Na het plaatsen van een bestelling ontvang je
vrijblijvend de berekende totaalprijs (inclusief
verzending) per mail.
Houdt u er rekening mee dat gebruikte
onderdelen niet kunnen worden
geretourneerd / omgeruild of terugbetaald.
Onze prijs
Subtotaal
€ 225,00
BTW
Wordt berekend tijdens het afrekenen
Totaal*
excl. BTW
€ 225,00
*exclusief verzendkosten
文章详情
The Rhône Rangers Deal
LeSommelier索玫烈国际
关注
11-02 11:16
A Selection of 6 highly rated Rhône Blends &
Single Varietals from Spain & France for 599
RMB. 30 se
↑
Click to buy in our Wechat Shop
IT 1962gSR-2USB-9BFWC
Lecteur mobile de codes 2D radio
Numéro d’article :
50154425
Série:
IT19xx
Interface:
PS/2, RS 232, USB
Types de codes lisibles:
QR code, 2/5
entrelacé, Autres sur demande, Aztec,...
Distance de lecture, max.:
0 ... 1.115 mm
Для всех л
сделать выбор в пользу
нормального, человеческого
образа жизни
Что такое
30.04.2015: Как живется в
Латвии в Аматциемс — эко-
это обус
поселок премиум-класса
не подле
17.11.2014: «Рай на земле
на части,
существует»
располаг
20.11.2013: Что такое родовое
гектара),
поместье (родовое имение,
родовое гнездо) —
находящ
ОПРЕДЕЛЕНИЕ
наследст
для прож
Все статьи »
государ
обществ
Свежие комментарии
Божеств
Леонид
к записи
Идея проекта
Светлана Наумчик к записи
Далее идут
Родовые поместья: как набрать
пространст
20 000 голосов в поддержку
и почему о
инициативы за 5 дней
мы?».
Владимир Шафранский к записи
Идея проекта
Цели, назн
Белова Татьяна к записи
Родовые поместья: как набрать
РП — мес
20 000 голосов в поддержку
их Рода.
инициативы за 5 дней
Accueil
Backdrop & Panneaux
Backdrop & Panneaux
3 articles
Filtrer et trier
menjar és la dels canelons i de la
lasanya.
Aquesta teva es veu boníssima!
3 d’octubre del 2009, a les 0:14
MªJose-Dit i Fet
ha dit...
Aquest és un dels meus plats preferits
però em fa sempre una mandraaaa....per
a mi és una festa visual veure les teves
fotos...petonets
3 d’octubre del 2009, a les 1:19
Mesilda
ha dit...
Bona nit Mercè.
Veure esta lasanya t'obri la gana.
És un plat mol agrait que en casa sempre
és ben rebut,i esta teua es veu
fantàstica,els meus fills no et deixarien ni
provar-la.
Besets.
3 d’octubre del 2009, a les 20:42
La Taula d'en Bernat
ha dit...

------------------------

**What to produce:**
Please lay out everything from the start of the items down to the line containing "Filtrer et trier", both ends included, as a Markdown table. Use a Row column for the row number and a Line column for the line itself, and leave out blank lines.

**Task solution:**
| Row | Line |
|---|---|
| 1 | Na het plaatsen van een bestelling ontvang je |
| 2 | vrijblijvend de berekende totaalprijs (inclusief |
| 3 | verzending) per mail. |
| 4 | Houdt u er rekening mee dat gebruikte |
| 5 | onderdelen niet kunnen worden |
| 6 | geretourneerd / omgeruild of terugbetaald. |
| 7 | Onze prijs |
| 8 | Subtotaal |
| 9 | € 225,00 |
| 10 | BTW |
| 11 | Wordt berekend tijdens het afrekenen |
| 12 | Totaal* |
| 13 | excl. BTW |
| 14 | € 225,00 |
| 15 | *exclusief verzendkosten |
| 16 | 文章详情 |
| 17 | The Rhône Rangers Deal |
| 18 | LeSommelier索玫烈国际 |
| 19 | 关注 |
| 20 | 11-02 11:16 |
| 21 | A Selection of 6 highly rated Rhône Blends & |
| 22 | Single Varietals from Spain & France for 599 |
| 23 | RMB. 30 se |
| 24 | ↑ |
| 25 | Click to buy in our Wechat Shop |
| 26 | IT 1962gSR-2USB-9BFWC |
| 27 | Lecteur mobile de codes 2D radio |
| 28 | Numéro d’article : |
| 29 | 50154425 |
| 30 | Série: |
| 31 | IT19xx |
| 32 | Interface: |
| 33 | PS/2, RS 232, USB |
| 34 | Types de codes lisibles: |
| 35 | QR code, 2/5 |
| 36 | entrelacé, Autres sur demande, Aztec,... |
| 37 | Distance de lecture, max.: |
| 38 | 0 ... 1.115 mm |
| 39 | Для всех л |
| 40 | сделать выбор в пользу |
| 41 | нормального, человеческого |
| 42 | образа жизни |
| 43 | Что такое |
| 44 | 30.04.2015: Как живется в |
| 45 | Латвии в Аматциемс — эко- |
| 46 | это обус |
| 47 | поселок премиум-класса |
| 48 | не подле |
| 49 | 17.11.2014: «Рай на земле |
| 50 | на части, |
| 51 | существует» |
| 52 | располаг |
| 53 | 20.11.2013: Что такое родовое |
| 54 | гектара), |
| 55 | поместье (родовое имение, |
| 56 | родовое гнездо) — |
| 57 | находящ |
| 58 | ОПРЕДЕЛЕНИЕ |
| 59 | наследст |
| 60 | для прож |
| 61 | Все статьи » |
| 62 | государ |
| 63 | обществ |
| 64 | Свежие комментарии |
| 65 | Божеств |
| 66 | Леонид |
| 67 | к записи |
| 68 | Идея проекта |
| 69 | Светлана Наумчик к записи |
| 70 | Далее идут |
| 71 | Родовые поместья: как набрать |
| 72 | пространст |
| 73 | 20 000 голосов в поддержку |
| 74 | и почему о |
| 75 | инициативы за 5 дней |
| 76 | мы?». |
| 77 | Владимир Шафранский к записи |
| 78 | Идея проекта |
| 79 | Цели, назн |
| 80 | Белова Татьяна к записи |
| 81 | Родовые поместья: как набрать |
| 82 | РП — мес |
| 83 | 20 000 голосов в поддержку |
| 84 | их Рода. |
| 85 | инициативы за 5 дней |
| 86 | Accueil |
| 87 | Backdrop & Panneaux |
| 88 | Backdrop & Panneaux |
| 89 | 3 articles |
| 90 | Filtrer et trier |